--- Start of DATA SHOWN ---

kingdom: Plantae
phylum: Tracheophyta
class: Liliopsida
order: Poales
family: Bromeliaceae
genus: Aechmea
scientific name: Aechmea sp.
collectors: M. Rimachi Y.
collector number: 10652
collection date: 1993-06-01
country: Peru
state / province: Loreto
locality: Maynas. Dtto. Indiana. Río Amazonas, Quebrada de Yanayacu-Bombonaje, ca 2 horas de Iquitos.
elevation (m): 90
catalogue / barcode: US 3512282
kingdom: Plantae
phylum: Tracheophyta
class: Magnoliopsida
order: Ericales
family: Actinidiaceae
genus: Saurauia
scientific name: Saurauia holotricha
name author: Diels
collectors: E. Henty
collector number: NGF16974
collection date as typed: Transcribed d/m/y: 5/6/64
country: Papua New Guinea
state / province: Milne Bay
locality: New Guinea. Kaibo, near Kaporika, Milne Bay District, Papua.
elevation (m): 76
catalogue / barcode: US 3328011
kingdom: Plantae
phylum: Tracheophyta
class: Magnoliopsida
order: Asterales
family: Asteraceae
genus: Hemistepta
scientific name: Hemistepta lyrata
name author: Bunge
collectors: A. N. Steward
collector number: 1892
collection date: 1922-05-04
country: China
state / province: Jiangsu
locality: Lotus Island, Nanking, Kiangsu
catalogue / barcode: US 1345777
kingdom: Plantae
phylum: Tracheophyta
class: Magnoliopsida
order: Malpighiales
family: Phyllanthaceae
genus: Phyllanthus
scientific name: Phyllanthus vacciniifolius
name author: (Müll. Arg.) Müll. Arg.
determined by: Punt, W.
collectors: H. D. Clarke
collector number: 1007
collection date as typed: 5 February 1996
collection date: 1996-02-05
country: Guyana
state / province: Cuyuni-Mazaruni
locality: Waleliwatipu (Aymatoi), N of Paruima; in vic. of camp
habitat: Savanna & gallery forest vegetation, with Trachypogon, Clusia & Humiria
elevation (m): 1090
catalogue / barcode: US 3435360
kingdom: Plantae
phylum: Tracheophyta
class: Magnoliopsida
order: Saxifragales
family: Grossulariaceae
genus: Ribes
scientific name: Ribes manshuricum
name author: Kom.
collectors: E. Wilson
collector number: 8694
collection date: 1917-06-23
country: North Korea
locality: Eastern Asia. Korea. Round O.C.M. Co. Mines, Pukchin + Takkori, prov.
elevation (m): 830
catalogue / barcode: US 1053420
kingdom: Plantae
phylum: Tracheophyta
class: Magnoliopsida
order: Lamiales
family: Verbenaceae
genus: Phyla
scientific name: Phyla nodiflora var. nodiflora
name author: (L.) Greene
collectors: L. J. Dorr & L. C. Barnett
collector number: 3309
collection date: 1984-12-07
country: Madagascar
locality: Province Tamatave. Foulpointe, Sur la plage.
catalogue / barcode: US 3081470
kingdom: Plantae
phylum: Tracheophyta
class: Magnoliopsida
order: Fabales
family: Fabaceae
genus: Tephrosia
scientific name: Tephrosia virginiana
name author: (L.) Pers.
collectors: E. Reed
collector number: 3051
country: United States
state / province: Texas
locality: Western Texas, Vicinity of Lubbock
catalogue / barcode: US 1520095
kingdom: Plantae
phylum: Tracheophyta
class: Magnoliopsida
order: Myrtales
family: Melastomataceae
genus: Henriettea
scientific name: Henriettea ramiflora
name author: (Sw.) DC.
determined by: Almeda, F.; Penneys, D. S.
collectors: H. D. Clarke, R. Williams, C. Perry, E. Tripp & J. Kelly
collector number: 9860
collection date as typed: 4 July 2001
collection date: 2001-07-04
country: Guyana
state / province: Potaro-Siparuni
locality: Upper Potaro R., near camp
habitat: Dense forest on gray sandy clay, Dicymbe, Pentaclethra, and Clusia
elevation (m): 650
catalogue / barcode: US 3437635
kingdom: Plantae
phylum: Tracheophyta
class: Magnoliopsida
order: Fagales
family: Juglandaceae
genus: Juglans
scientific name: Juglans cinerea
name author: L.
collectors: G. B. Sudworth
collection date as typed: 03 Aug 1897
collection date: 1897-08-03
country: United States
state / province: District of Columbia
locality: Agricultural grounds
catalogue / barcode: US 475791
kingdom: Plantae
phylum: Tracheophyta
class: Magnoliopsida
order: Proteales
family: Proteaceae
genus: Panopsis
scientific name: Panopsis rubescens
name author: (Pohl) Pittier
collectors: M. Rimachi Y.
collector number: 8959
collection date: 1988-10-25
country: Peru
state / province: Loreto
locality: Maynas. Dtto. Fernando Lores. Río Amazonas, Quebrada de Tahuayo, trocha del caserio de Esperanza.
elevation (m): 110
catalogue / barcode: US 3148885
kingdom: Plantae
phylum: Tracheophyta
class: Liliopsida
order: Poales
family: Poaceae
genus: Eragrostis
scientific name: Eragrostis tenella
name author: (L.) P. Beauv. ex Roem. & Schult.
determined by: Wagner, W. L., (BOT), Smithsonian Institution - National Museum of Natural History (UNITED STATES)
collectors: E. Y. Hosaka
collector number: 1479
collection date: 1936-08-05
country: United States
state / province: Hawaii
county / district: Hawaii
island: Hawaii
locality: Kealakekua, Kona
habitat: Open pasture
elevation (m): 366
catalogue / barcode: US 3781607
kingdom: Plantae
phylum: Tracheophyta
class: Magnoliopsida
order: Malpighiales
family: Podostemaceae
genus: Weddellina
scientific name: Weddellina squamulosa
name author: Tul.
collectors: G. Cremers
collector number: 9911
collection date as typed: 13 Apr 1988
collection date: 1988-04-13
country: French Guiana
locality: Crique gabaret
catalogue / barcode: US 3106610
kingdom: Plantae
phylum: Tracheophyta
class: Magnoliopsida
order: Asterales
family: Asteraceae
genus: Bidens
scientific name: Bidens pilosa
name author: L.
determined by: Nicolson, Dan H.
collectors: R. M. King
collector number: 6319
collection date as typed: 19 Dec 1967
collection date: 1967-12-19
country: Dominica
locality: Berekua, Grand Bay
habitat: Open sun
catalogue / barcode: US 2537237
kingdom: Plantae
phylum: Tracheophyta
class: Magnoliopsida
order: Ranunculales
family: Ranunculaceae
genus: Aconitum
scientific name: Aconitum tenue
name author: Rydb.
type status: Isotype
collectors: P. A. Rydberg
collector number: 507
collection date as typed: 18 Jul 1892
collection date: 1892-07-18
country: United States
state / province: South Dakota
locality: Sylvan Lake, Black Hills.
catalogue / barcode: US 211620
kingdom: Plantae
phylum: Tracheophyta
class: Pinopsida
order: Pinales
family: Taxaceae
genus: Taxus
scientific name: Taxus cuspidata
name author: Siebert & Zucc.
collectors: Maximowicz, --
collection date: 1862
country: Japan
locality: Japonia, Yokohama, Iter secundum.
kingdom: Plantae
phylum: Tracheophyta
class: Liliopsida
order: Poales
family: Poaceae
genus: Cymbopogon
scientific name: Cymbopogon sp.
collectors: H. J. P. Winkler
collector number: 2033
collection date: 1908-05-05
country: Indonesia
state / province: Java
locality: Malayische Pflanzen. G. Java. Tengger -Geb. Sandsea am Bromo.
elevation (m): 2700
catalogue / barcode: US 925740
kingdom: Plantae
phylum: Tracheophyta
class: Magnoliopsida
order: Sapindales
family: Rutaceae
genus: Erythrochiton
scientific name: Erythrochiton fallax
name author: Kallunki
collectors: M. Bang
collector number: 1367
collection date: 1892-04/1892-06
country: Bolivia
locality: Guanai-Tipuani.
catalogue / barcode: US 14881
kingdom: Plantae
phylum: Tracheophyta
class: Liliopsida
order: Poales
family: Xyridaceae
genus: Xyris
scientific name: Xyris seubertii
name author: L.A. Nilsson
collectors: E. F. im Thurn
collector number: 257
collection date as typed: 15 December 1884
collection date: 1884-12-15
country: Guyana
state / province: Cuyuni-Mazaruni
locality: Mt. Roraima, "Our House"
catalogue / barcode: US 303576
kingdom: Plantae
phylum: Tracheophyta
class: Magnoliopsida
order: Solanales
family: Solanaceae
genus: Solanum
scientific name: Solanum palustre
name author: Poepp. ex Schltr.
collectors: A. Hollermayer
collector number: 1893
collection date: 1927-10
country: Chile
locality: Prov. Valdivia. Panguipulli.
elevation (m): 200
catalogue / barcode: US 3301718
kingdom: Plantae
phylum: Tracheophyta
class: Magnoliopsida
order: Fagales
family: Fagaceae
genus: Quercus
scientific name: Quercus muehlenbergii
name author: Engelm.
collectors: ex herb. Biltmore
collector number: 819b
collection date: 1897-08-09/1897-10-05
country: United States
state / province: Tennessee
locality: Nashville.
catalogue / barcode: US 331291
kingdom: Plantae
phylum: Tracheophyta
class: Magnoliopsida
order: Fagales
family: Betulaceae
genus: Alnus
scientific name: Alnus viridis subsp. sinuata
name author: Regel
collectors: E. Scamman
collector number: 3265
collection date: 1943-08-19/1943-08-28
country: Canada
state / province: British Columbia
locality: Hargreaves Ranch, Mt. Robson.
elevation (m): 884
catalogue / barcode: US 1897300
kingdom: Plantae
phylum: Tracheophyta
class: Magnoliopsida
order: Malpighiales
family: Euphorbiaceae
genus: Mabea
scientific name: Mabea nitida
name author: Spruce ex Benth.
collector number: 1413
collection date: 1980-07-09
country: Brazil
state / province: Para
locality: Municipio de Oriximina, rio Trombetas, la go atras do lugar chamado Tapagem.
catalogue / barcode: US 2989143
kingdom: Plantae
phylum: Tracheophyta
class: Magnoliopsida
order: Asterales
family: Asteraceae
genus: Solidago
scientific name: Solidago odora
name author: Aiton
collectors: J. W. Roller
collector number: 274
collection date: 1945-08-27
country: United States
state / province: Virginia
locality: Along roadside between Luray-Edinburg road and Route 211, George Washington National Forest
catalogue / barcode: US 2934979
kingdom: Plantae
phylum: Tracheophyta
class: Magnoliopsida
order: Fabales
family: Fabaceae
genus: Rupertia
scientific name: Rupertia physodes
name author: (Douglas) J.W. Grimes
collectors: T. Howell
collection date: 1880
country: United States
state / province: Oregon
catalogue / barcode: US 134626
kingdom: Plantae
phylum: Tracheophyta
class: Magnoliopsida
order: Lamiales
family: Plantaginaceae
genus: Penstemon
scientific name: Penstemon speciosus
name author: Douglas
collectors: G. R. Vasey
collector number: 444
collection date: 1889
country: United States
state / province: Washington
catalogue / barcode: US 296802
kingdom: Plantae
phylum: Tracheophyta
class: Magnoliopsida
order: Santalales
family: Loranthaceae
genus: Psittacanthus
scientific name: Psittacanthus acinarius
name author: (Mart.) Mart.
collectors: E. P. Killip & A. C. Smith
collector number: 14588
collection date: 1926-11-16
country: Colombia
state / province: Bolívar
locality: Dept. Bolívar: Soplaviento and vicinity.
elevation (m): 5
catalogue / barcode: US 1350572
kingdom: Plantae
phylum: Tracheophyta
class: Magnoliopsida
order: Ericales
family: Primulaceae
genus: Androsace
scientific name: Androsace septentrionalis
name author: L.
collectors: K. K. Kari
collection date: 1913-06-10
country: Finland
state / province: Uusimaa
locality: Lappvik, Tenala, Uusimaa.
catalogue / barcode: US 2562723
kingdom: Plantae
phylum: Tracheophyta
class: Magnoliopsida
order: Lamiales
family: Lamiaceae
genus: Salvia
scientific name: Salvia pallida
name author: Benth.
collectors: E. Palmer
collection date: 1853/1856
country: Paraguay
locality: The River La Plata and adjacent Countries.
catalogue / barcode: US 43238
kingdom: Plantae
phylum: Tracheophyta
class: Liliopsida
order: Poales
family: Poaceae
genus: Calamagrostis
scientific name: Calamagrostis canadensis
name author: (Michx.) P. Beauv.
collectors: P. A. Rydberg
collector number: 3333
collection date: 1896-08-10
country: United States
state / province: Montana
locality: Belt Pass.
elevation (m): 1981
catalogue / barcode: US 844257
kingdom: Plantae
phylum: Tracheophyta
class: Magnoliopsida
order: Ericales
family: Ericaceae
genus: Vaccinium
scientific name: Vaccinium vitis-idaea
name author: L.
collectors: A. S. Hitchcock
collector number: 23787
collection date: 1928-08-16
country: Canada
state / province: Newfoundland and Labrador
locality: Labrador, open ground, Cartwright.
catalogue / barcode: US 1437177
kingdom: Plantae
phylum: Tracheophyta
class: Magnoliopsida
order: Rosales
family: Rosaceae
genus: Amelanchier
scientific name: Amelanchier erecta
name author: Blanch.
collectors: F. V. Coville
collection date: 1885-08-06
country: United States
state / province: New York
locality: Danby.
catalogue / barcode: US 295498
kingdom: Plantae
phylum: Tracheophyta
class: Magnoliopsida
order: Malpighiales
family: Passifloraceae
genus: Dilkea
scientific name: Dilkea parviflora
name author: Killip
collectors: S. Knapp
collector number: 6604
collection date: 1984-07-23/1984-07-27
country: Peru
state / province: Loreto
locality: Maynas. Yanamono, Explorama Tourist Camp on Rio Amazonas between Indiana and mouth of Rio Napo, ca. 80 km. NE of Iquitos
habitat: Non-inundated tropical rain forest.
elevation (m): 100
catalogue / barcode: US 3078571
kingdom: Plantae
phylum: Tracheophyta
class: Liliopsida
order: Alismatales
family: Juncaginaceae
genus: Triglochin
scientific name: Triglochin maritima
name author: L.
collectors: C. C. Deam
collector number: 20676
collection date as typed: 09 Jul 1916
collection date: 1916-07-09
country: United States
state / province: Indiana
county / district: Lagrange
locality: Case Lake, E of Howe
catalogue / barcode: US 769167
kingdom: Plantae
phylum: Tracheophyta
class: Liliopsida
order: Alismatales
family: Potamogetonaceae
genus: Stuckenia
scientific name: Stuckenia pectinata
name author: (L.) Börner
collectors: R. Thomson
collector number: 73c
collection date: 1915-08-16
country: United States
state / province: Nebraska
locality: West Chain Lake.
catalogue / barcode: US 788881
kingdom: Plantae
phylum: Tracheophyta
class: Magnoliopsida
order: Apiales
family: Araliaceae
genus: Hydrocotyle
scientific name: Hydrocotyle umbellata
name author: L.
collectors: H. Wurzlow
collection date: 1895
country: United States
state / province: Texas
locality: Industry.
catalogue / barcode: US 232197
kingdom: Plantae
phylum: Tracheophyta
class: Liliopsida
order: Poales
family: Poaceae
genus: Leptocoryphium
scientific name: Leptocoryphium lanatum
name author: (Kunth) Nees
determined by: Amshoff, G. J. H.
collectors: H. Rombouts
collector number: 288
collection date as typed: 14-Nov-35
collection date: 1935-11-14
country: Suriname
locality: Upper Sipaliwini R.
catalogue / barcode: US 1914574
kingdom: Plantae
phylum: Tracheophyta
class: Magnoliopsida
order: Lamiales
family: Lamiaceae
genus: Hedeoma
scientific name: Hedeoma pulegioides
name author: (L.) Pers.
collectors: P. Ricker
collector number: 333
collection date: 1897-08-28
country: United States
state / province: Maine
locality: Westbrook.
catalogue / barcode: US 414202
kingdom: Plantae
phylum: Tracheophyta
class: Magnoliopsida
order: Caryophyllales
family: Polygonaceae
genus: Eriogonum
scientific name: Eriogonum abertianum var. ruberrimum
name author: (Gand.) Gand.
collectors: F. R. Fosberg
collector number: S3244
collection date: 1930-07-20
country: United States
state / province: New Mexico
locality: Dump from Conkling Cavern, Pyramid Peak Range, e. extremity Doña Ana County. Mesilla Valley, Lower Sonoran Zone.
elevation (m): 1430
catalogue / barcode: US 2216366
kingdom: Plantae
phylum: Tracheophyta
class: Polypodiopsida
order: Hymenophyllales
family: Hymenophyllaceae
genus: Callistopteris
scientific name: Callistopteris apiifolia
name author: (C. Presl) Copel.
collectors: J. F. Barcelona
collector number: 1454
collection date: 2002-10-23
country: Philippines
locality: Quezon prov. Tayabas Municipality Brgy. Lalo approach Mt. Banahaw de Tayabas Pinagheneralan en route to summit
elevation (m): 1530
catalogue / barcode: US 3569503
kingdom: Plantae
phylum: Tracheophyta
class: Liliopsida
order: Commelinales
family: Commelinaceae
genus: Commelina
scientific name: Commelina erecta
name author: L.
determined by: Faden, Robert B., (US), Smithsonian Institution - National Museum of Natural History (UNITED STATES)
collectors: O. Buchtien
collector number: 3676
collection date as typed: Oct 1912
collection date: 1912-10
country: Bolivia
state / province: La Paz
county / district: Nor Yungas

--- End of DATA SHOWN ---

TASK DETAILS
Retype the material without any changes, starting at its first line and stopping after the line that contains "elevation (m): 90".

COMPLETED EXERCISE
kingdom: Plantae
phylum: Tracheophyta
class: Liliopsida
order: Poales
family: Bromeliaceae
genus: Aechmea
scientific name: Aechmea sp.
collectors: M. Rimachi Y.
collector number: 10652
collection date: 1993-06-01
country: Peru
state / province: Loreto
locality: Maynas. Dtto. Indiana. Río Amazonas, Quebrada de Yanayacu-Bombonaje, ca 2 horas de Iquitos.
elevation (m): 90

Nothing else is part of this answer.